American DSL is infamously bad, but I mean seriously 1.1 mbs???
WTF, everyone in my state using my ISP gets at least 2mbs. (I use at&t yahoo dsl, by the way). I'm dead sure I was getting 2mbs when I first upgraded my connection too, since I set my muTorrent to 250kbs max download; I've since had to throttle it down to 125.
Meanwhile the average Canadian can connect at 7mbs, the average French at 17mbs, and the average Japanese at like 50, or some other disgusting number.
... and the average Australian connects at 256kbit.
Yeah, before bitching about Internet access in the US, come live in Australia for a year.
Australia is for koalas.
>>1
The government wanted to invest a fair drop to improve overall internet speeds. Telstra didn't want to spend so much.
Australia. That is all!
Aussies pay per-unit for bandwidth. Teh ultimate suck.
Everyone pays per-unit for bandwidth.
Unless you're talking about download allowance, where there are some accounts which have you pay per GB. Although I'm not on one of those.
A typical australian ISP would offer 256k, 2GB or 10GB download allowance, and if you exceed the limit you get slowed down or have to pay per MB. All for roughly $40 per month. Most of these figures vary but that's what we put up with.
No Telstra and Sol didn't like the idea of "competition" using their lines!
>>12
No, it's worse. All the New Zealanders move to Australia, because there is no work there.
>>2
I'd probably kill for that kind of speed.
Rural America doesn't get any kind of broadband service. The best we get is 50kbps, which is super lucky.
>>12
New Zealand's similar.
japan can do 50mbs? can anyone confirm this? holy shit im moving to japan if true
Well, we've been suffering long enough in Germany.
16MBit/s flat rates are now fairly common here; thank god.
But I know your pain. We fought for this, do the same. Found communities, complain to the government, etc.

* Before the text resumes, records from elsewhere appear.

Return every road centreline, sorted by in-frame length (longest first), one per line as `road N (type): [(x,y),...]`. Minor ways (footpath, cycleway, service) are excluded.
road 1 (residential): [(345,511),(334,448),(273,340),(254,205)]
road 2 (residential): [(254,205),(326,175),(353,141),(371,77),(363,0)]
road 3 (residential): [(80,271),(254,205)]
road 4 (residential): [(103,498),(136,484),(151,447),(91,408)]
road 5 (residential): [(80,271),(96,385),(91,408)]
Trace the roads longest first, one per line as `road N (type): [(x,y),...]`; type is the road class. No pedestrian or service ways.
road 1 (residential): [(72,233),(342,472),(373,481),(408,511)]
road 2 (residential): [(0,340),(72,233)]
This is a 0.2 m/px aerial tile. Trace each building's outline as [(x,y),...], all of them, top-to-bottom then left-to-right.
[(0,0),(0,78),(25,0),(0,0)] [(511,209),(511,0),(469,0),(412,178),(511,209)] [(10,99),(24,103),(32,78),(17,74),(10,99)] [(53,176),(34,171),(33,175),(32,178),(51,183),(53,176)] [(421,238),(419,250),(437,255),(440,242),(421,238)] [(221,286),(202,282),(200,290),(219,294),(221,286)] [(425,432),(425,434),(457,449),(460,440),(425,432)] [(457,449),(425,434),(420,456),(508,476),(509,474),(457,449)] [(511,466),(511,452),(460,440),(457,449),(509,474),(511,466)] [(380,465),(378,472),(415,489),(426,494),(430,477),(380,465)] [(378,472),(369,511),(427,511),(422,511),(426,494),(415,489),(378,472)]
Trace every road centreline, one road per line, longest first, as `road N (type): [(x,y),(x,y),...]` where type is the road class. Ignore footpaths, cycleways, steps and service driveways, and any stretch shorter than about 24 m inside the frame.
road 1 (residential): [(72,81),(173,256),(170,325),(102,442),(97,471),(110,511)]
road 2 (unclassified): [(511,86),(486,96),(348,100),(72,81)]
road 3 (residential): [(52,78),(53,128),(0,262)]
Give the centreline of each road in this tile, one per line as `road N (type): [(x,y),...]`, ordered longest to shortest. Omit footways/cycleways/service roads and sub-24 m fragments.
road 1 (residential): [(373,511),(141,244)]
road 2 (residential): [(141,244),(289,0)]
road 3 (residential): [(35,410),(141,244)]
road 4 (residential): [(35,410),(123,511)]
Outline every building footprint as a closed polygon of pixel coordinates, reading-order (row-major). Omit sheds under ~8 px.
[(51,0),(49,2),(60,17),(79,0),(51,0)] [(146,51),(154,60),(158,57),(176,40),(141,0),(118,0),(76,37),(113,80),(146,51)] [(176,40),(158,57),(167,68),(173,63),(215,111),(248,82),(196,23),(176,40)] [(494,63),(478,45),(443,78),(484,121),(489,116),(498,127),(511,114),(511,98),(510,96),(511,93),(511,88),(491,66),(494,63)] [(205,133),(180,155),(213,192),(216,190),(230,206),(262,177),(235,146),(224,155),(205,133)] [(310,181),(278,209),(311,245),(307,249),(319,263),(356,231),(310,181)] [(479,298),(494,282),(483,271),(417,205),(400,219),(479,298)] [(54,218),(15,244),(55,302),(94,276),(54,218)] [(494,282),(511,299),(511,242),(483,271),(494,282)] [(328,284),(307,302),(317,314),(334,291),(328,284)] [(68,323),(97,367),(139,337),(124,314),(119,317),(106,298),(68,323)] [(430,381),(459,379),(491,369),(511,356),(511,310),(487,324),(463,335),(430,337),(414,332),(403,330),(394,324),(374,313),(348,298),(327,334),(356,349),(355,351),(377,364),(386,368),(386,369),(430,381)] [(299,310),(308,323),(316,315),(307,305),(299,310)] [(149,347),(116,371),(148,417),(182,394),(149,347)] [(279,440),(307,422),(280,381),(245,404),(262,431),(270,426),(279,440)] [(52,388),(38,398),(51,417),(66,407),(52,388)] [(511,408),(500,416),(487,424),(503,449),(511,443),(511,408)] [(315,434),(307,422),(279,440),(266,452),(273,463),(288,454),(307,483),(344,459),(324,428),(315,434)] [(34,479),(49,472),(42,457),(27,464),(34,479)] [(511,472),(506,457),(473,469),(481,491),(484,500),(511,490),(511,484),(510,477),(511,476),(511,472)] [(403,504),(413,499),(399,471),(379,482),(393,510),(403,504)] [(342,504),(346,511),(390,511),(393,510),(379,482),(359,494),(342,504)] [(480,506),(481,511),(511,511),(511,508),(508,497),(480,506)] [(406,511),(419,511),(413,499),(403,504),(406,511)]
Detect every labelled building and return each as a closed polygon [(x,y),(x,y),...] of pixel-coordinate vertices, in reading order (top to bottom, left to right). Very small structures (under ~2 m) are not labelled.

http://www.speedtest.net/global.php?continent=4&country=78®ion=375&city=1111
More like 20mbs in Tokyo, which is pretty common with their fiber-optic lines. Although I understand this speed is mostly intra-Japan, they don't connect to US servers any faster than we connect to theirs, obviously.
That may not be such a big issue as long as there are enough BitTorrent peers in Japan downloading the same files. :-)
>>22 Perhaps you should upgrade the capacity?